Makes thinks the general purpose ownership model has room to grow. While the Bushwick venue will remain the “heart” of the business, Makes says he’s already envisioning larger spaces with capacities of 1,000 to 2,500 seats that can provide the same all-day amenities for performers and audiences. fans. With 30 years of experience working for Live Nation, AEG and The Bowery Presents, Makes says the traditional venue model where doors open at 7 p.m. for an 8 p.m. show with headliners at 10 a.m. isn’t desirable for Brooklyn Made, whose promotional division launched amid the pandemic in July 2020.
“I never wanted this kind of structure for [Brooklyn Made],” he says. “I want people to be there all day.”
Such mixed-use buildings are easier to design from scratch, but established sites have also expanded their operations. The 300-capacity Rebel Lounge in Arizona opened the Reap & Sow Coffee Bar in October 2020 to serve coffee and pastries from 7 a.m. to 3 p.m. daily and drinks in the evening. The cafe – started with friends and Driftwood Coffee owners Luke Bentley and Lance Linderman – was originally a way to create just enough income to keep the business afloat while Rebel Lounge owner Steve Chilton , was awaiting federal funds from the Closed Site Operators Grant, but it proved profitable enough to stay. Since opening the cafe, Chilton says Rebel Lounge has attracted more neighbors to the building, and the venue benefits from having staff present all day to receive mail or open doors for bands arriving for soundcheck. .
“It’s not a huge money maker or something we could live off of, [but] it’s a nice little sideline and every dollar counts,” says Chilton. “And it has some positives that aren’t just the end result: it brings more life to the building and makes us more part of the community.”

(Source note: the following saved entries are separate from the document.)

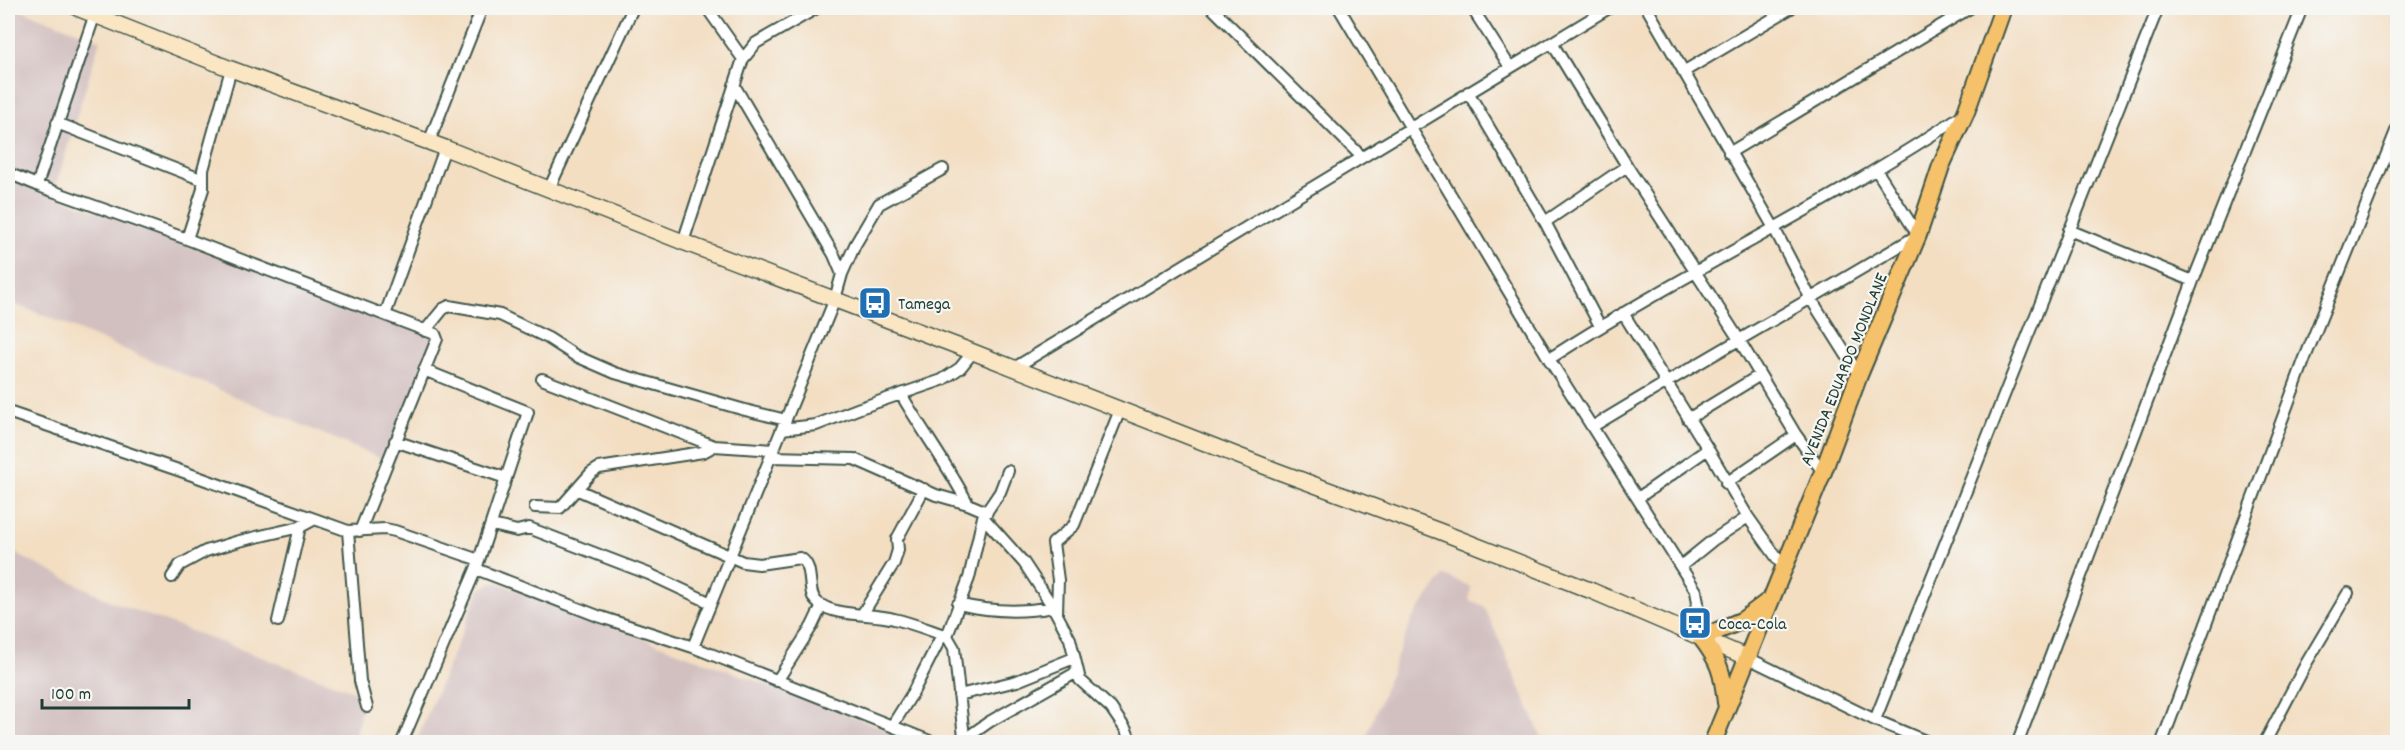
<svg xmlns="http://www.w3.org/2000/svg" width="2405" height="750" font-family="Dekko,sans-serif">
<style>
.industrial{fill:#d2bfc0}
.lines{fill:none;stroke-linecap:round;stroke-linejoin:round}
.minor-casing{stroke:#3f5549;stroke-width:14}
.secondary-casing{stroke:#3f5549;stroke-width:18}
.primary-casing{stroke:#3f5549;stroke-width:20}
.minor{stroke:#fff;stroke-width:10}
.secondary{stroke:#fbe6c4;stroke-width:15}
.primary{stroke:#f5c16b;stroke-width:16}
.labels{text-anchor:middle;stroke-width:4.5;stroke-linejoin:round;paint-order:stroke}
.poi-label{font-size:18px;fill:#1f3d34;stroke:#f6f6f2;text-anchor:start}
.street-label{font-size:18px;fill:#1f3d34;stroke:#f6f6f2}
</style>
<rect width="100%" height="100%" fill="#f6f6f2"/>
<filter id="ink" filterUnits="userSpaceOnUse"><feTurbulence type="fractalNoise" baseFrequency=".0167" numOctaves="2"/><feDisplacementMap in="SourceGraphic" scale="12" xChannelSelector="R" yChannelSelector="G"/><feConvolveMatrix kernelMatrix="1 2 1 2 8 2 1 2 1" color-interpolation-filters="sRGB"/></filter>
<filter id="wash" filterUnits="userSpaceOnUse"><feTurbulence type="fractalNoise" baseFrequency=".008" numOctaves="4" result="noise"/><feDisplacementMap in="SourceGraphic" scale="24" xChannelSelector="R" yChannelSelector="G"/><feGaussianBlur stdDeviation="1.35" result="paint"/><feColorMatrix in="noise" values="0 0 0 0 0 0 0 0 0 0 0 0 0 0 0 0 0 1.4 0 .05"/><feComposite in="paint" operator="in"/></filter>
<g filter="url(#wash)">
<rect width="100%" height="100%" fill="#f3dec2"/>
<!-- industrial -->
<path class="industrial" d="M8,8H16L100,40L53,195L440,339L394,464L48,317L8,302Z
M8,550L115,603L364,695L355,742H8Z
M1444,575L1471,587L1469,600L1484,606L1543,740L1542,742H1364L1411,621Z
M494,581L678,652L922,742H416L480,589Z"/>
</g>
<g filter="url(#ink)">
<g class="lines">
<defs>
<path id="minor" d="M707,8L743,59
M1212,8L1362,157
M1339,8L1549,359L1696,591L1698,603L1686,631
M1472,8L1510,67
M1647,8L1774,228L1811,299L1859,375
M95,14L37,185L47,189L187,239L385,315L445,148
M1552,43L1627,166L1738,338L1796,435L1823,472
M1683,72L1791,8
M1468,92L1545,222L1600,326
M57,123L203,180
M429,142L482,8
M1729,153L1970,8
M8,173L37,185
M549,189L633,8
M1545,222L1627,166
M2069,230L2193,281
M187,239L203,189V170L231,69
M683,242L743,59L756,43L817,8
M842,274L855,245L879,204L943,169
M1623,313L1708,449L1748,517L1784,568
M425,331L443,309L449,306L500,315L548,338L576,356L615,373L745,410L786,420
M1549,359C1684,272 1830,204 1964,114
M1014,368L1609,8
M542,379L714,446L774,450
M901,394C922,431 948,465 968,504
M8,412L181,471L348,531L385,529L395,531L479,560
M1688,419L1760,375
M1592,427C1700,361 1810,300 1918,235L1877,171
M782,429L816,425L860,408L942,380L960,368L973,352
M395,441L506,478
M771,457L854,459L936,495L968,504L987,512
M1726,483L1796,435
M578,490L743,562L759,564L800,558C816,566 805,594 818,603C836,617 872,613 894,619C912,623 929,630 947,636L954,648L964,737
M1638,498L1708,449
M535,507L560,508L591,473L599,468L703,452L714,446
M983,517L1024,563L1053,607L1070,639L1080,680L1111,708L1126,730L1131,742
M492,525L517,531L529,528L649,574L711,603
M348,531L360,681L367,707
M360,531L437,339L435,334L385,315
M1681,566L1713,540L1748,517
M476,569L598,616L693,647L932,742
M172,577L180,565L206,551L239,541L300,527L313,520
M958,604C991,612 1020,613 1053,607
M863,613L894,563L898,550L897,539L924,489
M1057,613L1058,580L1053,543L1074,525L1120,410
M278,621L300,527
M947,636L969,578L983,517L1000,492L1008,471
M693,647L835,299L842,274L834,255L734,85
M1746,657L1875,720L1928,742
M777,681L812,626L822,605
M959,695L1017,681L1074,658
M1875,720L2158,8
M892,726L912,694L942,635
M962,741L989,722L1077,672
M402,742L476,569L528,412L424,370
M2018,742L2193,281L2302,8
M2162,742L2305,358L2398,126
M2265,742L2307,662L2348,593"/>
<path id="secondary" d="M77,8L231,69L445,148L683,242L973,352L1277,471L1439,531L1592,591L1746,657"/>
<path id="primary" d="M1700,636C1719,660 1723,673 1726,703
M1703,637L1743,620L1767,602
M1713,742L1823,472L1859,375L1918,235L1941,166L1966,112L2003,8"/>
</defs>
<!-- minor casing -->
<use href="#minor" class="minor-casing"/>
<!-- secondary casing -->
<use href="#secondary" class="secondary-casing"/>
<!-- primary casing -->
<use href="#primary" class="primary-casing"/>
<!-- minor -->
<use href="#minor" class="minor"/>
<!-- secondary -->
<use href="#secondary" class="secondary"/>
<!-- primary -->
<use href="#primary" class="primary"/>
</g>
</g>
<!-- icons -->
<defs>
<symbol id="bus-square" viewBox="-11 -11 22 22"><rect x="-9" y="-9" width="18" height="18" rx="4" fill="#1f6fb2" stroke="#f6f6f2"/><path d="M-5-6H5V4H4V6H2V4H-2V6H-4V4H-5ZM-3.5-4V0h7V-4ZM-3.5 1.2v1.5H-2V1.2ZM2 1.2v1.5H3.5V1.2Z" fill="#fff"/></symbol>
</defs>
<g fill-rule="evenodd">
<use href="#bus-square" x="856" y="284" width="38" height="38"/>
<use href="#bus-square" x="1676" y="604" width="38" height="38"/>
</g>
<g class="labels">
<!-- poi labels -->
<g class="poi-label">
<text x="898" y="309">Tamega</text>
<text x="1718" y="629">Coca-Cola</text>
</g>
<!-- street labels -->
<g class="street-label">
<text transform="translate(1843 369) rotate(-68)" y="6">AVENIDA EDUARDO MONDLANE</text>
</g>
</g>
<!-- margin -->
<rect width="2405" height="750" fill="none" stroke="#f6f6f2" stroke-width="30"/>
<!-- scale -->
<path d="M42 699v9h147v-9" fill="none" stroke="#1f3d34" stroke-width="3"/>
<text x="51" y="699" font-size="18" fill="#1f3d34" stroke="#f6f6f2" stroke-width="4.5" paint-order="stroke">100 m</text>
</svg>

Since the resumption of concerts at the Rebel Lounge, the venue has been forced to adapt to cafe opening hours by scheduling sound checks and door times later, but Chilton notes that many acts are showing up from any way early. “They come early, have a cup of coffee and hang out here,” he says. “At the moment it’s going well, and the hope is that it lasts. We’ll try as long as it makes sense.